▎ 摘　　要

Materials with high specific energy and specific power, along with chemical and structural stability, are in huge demand due to their numerous applications, including solid-state electronic devices and wearable electronics. Nanocomposites comprising of both conducting and non-conducting polymers exhibit excellent charge transfer mechanism along with high dielectric strength and structural stability, which enhances their appropriateness as efficient energy storage materials. Herein, we explore the application of Nylon-6 (PA6), polyaniline (PANI) and reduced graphene oxide (rGO) in preparing ternary nanocomposite (PA6/rGO/PANI) by varying the ratio of PA6 and PANI, for a fixed amount of rGO along with binary (PA6/PANI and rGO/PANI) nanocomposites. Among them, PA6/rGO/PANI 1:2 exhibits an excellent supercapacitance performance owing to its high surface area, low charge transfer resistance, high cyclic stability, and exceptional ionic rate capability.
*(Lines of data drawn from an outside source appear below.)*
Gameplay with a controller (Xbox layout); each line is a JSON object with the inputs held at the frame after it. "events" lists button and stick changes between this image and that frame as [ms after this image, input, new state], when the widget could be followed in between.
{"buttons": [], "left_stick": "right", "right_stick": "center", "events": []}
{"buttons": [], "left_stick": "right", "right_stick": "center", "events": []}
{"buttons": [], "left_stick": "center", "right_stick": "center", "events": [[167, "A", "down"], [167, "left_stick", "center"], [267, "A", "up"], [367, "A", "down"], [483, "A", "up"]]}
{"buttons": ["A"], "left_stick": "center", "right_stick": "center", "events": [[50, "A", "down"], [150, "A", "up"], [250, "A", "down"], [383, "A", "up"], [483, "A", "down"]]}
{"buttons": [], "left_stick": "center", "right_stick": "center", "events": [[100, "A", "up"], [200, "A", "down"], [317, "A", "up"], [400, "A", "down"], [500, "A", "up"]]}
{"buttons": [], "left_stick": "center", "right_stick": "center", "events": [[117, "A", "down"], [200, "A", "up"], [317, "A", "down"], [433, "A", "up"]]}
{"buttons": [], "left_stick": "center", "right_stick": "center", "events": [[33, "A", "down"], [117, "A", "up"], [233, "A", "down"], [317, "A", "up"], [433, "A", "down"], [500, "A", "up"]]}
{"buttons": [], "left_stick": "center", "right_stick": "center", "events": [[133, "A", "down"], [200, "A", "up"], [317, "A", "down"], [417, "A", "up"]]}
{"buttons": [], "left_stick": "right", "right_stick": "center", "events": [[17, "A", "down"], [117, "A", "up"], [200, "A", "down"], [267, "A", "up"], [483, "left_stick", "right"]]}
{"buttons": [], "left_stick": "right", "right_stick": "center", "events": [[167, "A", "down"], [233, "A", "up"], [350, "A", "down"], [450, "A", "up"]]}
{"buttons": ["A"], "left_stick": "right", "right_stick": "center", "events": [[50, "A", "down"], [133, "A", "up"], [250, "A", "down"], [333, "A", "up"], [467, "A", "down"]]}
We have observed reasonable dielectric properties (viz., dielectric permittivity and dielectric loss), which is attributed to the stacking property of rGO with PA6 and PANI chains. The in-situ polymerization of PANI ensures the formation of well dispersed nanocomposites with the hierarchical nanostructures, as revealed by the detailed morphological study. The galvanostatic charge-discharge measurement exhibits remarkable reversibility with capacitance retention of similar to 98%. The fabricated symmetric supercapacitor device based on PA6/rGO/PANI 1:2 exhibits noteworthy specific capacitance (38 F g(-1)), specific energy (similar to 3.66 Wh kg-1) and specific power (similar to 234.84 W kg(-1)), suggesting significant charge accumulation over the electrode surfaces, which is attributed to the synergistic effect of PA6 and PANI in the presence of rGO. The excellent electrochemical properties indicate its potential applications in self-powered electronic appliances effectively.